DATA FOR THIS TASK:
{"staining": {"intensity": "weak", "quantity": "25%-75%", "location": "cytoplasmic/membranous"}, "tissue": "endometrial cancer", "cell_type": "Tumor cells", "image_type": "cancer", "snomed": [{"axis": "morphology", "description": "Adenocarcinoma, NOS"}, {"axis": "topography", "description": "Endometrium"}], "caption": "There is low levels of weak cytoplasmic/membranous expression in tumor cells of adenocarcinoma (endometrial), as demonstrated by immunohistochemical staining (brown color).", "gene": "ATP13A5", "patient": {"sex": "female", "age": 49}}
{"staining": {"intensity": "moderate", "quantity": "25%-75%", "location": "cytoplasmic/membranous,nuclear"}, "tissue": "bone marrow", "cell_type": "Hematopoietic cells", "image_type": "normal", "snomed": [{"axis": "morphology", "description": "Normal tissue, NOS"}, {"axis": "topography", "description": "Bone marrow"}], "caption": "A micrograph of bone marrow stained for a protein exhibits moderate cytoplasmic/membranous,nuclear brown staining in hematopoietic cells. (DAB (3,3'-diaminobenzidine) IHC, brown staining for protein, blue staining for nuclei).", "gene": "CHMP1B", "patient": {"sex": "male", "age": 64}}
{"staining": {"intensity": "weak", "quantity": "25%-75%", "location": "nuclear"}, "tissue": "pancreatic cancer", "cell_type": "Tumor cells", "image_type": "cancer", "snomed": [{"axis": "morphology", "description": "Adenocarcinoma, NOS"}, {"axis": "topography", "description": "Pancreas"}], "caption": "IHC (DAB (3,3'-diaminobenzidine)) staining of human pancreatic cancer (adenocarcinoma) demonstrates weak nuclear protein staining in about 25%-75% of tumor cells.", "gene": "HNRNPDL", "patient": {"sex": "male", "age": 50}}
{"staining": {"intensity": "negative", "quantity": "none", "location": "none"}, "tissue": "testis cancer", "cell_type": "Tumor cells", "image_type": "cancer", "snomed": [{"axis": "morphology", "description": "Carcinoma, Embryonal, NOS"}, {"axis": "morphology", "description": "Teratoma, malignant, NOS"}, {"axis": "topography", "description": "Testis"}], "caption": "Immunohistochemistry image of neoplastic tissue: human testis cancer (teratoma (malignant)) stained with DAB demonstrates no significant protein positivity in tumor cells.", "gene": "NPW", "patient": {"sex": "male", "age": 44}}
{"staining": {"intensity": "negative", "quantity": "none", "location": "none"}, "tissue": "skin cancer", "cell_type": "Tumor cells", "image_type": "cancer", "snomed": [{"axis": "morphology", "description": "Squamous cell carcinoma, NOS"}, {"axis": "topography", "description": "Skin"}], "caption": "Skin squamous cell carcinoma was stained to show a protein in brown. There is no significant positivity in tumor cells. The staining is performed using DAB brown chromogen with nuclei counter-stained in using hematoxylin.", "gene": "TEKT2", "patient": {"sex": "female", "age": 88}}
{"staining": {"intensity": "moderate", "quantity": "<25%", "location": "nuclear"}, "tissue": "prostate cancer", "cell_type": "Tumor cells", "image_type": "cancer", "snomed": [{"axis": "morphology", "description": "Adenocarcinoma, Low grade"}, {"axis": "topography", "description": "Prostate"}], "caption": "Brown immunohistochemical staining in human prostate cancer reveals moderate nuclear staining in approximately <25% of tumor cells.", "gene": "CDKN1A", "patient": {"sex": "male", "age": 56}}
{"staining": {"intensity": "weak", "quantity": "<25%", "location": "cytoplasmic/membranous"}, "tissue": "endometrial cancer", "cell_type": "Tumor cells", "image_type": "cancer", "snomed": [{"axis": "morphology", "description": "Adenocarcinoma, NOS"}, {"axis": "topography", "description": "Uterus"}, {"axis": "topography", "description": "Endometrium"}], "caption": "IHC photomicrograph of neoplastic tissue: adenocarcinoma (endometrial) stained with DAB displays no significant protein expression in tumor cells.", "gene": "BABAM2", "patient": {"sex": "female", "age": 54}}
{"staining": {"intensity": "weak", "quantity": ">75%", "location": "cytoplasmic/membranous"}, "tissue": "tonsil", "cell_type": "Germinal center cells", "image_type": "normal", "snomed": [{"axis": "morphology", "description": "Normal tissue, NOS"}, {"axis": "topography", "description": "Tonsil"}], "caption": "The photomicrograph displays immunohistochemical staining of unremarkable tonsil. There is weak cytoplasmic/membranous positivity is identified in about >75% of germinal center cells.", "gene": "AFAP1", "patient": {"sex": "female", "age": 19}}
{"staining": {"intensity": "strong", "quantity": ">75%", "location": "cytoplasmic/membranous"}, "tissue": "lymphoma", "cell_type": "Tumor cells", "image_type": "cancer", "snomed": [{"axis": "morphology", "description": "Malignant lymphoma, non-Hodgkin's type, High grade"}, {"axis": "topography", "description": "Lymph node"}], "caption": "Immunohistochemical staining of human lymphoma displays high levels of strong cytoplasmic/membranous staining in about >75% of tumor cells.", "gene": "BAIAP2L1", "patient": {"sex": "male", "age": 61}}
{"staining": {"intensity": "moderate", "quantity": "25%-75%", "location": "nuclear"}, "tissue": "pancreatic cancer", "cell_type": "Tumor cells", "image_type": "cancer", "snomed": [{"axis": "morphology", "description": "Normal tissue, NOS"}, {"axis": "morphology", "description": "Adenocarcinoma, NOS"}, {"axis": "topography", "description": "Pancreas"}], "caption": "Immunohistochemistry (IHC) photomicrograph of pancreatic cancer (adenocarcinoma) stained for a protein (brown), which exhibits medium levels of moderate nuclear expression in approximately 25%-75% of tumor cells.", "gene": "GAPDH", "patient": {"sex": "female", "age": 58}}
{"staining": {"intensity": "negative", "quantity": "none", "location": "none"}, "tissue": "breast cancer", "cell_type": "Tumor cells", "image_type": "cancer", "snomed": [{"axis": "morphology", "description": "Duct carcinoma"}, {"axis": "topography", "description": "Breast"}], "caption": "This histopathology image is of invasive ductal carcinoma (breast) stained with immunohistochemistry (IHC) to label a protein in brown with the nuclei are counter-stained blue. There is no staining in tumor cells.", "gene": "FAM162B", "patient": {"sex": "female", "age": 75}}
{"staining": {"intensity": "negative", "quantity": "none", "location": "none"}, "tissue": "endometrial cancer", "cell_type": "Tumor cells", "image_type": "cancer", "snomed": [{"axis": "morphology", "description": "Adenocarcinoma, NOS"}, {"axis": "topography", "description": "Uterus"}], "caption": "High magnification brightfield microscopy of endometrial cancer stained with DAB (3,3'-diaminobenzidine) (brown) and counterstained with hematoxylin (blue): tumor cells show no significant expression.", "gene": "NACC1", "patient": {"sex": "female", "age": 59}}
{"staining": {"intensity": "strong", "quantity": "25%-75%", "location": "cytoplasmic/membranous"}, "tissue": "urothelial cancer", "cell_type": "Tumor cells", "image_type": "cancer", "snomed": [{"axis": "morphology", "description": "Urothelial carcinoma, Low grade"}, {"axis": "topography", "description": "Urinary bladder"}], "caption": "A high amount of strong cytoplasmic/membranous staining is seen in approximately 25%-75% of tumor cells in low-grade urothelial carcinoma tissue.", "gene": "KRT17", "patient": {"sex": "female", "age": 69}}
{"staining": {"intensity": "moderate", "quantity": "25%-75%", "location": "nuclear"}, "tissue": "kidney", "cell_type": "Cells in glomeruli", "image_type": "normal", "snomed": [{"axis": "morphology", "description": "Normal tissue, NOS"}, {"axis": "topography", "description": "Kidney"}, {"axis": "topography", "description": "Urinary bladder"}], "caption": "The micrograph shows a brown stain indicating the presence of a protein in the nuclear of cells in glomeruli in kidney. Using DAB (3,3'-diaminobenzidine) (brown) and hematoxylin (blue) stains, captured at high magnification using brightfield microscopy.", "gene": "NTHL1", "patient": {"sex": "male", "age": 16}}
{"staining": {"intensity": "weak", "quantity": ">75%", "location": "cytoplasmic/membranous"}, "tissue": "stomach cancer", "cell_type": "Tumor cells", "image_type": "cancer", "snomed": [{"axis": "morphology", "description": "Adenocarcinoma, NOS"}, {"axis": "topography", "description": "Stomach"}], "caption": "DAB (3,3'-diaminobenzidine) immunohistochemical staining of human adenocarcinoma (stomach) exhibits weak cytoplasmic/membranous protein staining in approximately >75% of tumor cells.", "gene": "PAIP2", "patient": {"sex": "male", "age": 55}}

TASK OBJECTIVE:
Above are the entries. Output exactly the lines beginning with the line that has "image of neoplastic" and ending with the line that has "photomicrograph of neoplastic".

WRITTEN RESPONSE:
{"staining": {"intensity": "negative", "quantity": "none", "location": "none"}, "tissue": "testis cancer", "cell_type": "Tumor cells", "image_type": "cancer", "snomed": [{"axis": "morphology", "description": "Carcinoma, Embryonal, NOS"}, {"axis": "morphology", "description": "Teratoma, malignant, NOS"}, {"axis": "topography", "description": "Testis"}], "caption": "Immunohistochemistry image of neoplastic tissue: human testis cancer (teratoma (malignant)) stained with DAB demonstrates no significant protein positivity in tumor cells.", "gene": "NPW", "patient": {"sex": "male", "age": 44}}
{"staining": {"intensity": "negative", "quantity": "none", "location": "none"}, "tissue": "skin cancer", "cell_type": "Tumor cells", "image_type": "cancer", "snomed": [{"axis": "morphology", "description": "Squamous cell carcinoma, NOS"}, {"axis": "topography", "description": "Skin"}], "caption": "Skin squamous cell carcinoma was stained to show a protein in brown. There is no significant positivity in tumor cells. The staining is performed using DAB brown chromogen with nuclei counter-stained in using hematoxylin.", "gene": "TEKT2", "patient": {"sex": "female", "age": 88}}
{"staining": {"intensity": "moderate", "quantity": "<25%", "location": "nuclear"}, "tissue": "prostate cancer", "cell_type": "Tumor cells", "image_type": "cancer", "snomed": [{"axis": "morphology", "description": "Adenocarcinoma, Low grade"}, {"axis": "topography", "description": "Prostate"}], "caption": "Brown immunohistochemical staining in human prostate cancer reveals moderate nuclear staining in approximately <25% of tumor cells.", "gene": "CDKN1A", "patient": {"sex": "male", "age": 56}}
{"staining": {"intensity": "weak", "quantity": "<25%", "location": "cytoplasmic/membranous"}, "tissue": "endometrial cancer", "cell_type": "Tumor cells", "image_type": "cancer", "snomed": [{"axis": "morphology", "description": "Adenocarcinoma, NOS"}, {"axis": "topography", "description": "Uterus"}, {"axis": "topography", "description": "Endometrium"}], "caption": "IHC photomicrograph of neoplastic tissue: adenocarcinoma (endometrial) stained with DAB displays no significant protein expression in tumor cells.", "gene": "BABAM2", "patient": {"sex": "female", "age": 54}}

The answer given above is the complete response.